WHAT IS REQUIRED:
Would you copy each line of the data below that has "Hashtable"?

Saved entries:
----------------------------------------

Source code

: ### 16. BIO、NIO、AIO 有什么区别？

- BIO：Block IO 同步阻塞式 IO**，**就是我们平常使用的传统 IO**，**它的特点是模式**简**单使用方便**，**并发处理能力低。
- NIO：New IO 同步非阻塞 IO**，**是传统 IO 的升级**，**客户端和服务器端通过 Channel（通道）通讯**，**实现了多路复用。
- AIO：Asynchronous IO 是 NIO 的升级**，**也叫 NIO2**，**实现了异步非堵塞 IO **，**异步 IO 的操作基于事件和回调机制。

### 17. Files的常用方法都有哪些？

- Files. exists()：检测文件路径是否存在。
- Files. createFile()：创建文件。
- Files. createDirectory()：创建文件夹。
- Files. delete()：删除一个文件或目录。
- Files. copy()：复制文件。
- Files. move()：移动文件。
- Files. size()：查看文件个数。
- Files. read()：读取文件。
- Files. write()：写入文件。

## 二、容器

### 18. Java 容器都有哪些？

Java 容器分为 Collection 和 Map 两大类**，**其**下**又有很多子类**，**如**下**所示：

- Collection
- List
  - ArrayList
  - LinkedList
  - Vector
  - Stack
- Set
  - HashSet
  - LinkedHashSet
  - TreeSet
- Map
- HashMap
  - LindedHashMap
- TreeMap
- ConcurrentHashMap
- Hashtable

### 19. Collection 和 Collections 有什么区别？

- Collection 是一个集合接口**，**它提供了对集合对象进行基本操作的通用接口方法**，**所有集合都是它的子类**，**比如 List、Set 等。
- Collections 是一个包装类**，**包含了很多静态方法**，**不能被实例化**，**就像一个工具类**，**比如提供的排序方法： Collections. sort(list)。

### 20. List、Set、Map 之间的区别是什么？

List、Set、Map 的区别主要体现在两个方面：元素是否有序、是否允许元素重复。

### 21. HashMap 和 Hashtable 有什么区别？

----------------------------------------

SOLUTION FOR THIS EXERCISE:
- Hashtable
### 21. HashMap 和 Hashtable 有什么区别？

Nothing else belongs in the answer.